Portugal
"Não vejo onde está o crime. Contra o Benfica é marchar", critica Capristano
2020-11-27 10:25:00
"Não há notícias falsas?", pergunta o antigo vice-presidente do Benfica, que coloca em causa uma notícia do Público

Antigo vice-presidente do Benfica, José Manuel Capristano questiona a veracidade de uma notícia do jornal Público que, nesta semana, lançou suspeitas sobre o clube da Luz num negócio de um jogador para o Vitória de Setúbal que, alegadamente, o Benfica terá ajudado a comprar para ficar com direito de preferência.

Contava no começo da semana o Público que o Benfica poderá ter cometido uma ilegalidade com o alegado financiamento de um jogador para o Vitória de Setúbal, situação que poderá acabar com uma punição às águias por parte da FIFA.

José Manuel Capristano diz que não toma a notícia como verdadeira mas também diz não ter dados suficientes para dizer que esta não corresponde à verdade.

Assim, o ex-dirigente encarnado prefere aguardar para ver como terminará este caso para depois comentar. "Não sei se pagou 900 mil euros. O que não sei também é se a pessoa que mandou esta boca é alguma pessoa formada em gestão desportiva ou direito desportivo", comentou Capristano, dizendo que é preciso conhecer o jornalista que assina o artigo.

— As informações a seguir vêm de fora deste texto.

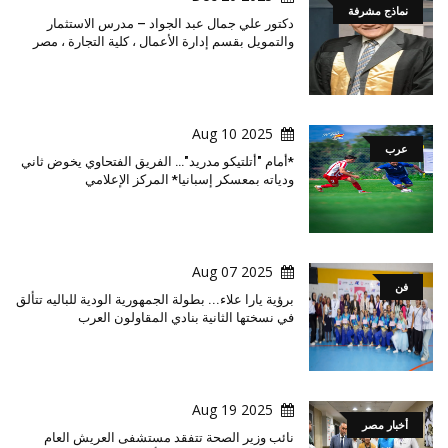
نماذج مشرفة
دكتور علي جمال عبد الجواد – مدرس الاستثمار
والتمويل بقسم إدارة الأعمال ، كلية التجارة ، مصر
2025 Aug 10
عرب
*أمام "أتلتيكو مدريد"… الفريق الفتحاوي يخوض ثاني
ودياته بمعسكر إسبانيا* المركز الإعلامي
2025 Aug 07
فن
برؤية يارا علاء... بطولة الجمهورية الودية للباليه تتألق
في نسختها الثانية بنادي المقاولون العرب
2025 Aug 19
أخبار مصر
نائب وزير الصحة تتفقد مستشفى العريش العام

"Será que o jornalista sabe o que está a fazer? Pode ser um anti-benfiquista primário. Não estou a dizer que sim", realçou o antigo dirigente do Benfica questionado que, atualmente, é preciso desconfiar do que se vai lendo.

"Não há notícias falsas? Contra o Benfica é marchar, marchar", disse José Manuel Capristano, em declarações na CMTV, assegurando que, se for verdade que o Benfica pagou quase um milhão de euros para ter direitos de preferência por um jogador, a administração encarnada deveria dar explicações.

"Se for verdade, não acho normal mas tem de ser explicado. Mas também digo que, efetivamente, o Benfica tem advogados e não acho que andem a dormir", referiu José Manuel Capristano.

Quando questionado se concorda que o Benfica possa comprar diretamente um jogador para outro clube para ficar com direito de preferência sobre esse mesmo jogador, Capristano diz que há coisas que fazem parte da estratégia de gestão desportiva.

"É uma política admissível comprar um jogador para, amanhã, o dar em troca para um clube onde eu quero outro jogador em que posso dar este e mais algum e não dou tanto dinheiro. Não vejo onde está o crime", referiu Capristano.

Se no plano da gestão desportiva os negócios de Luís Filipe Vieira têm sido questionados, no plano desportivo as coisas não têm corrido pelo melhor para a equipa de Jorge Jesus.

Frente ao Rangers, para a Liga Europa, o Benfica esteve a perder e nos últimos minutos salvou um empate no Ibrox Stadium, continuando numa onda de resultados menos positivos, até porque nos últimos embates só venceu em Paredes para a Taça de Portugal.

José Manuel Capristano queria uma vitória do Benfica mas lembra que a turma orientada por Jorge Jesus empatou "com o campeão da Escócia que está isoladíssimo".

"O Benfica empatou onde o FC Porto perdeu, onde o SC Braga já perdeu", disse Capristano, admitindo que é preciso "ver as coisas com olhos [de ver]".

Já sobre as várias ausências que o Benfica vai tendo, Capristano sublinhou que Jorge Jesus tem tido dificuldade para encontrar um onze base e entende que, nesta altura, "o Benfica não tem onze base".

De resto, em jeito irónico, José Manuel Capristano socorreu-se do passado e disse que "o onze base é o Eusébio, o Coluna, o Simões, o José Augusto".

À conversa em estúdio não faltaram ainda questões sobre a saída de Carlos Vinícius para o Tottenham, por empréstimo, depois de uma noite europeia inspirada do brasileiro.

José Manuel Capristano não critica a gestão feita pelo Benfica ao emprestar o avançado aos 'spurs' e lembra que as águias têm outras soluções para a frente de ataque, lembrando que é preciso acreditar no trabalho da estrutura.

"O Benfica tem lucro todos os anos", disse, lembrando os resultados financeiros dos últimos anos que a SAD do Benfica tem obtido com algumas vendas milionárias.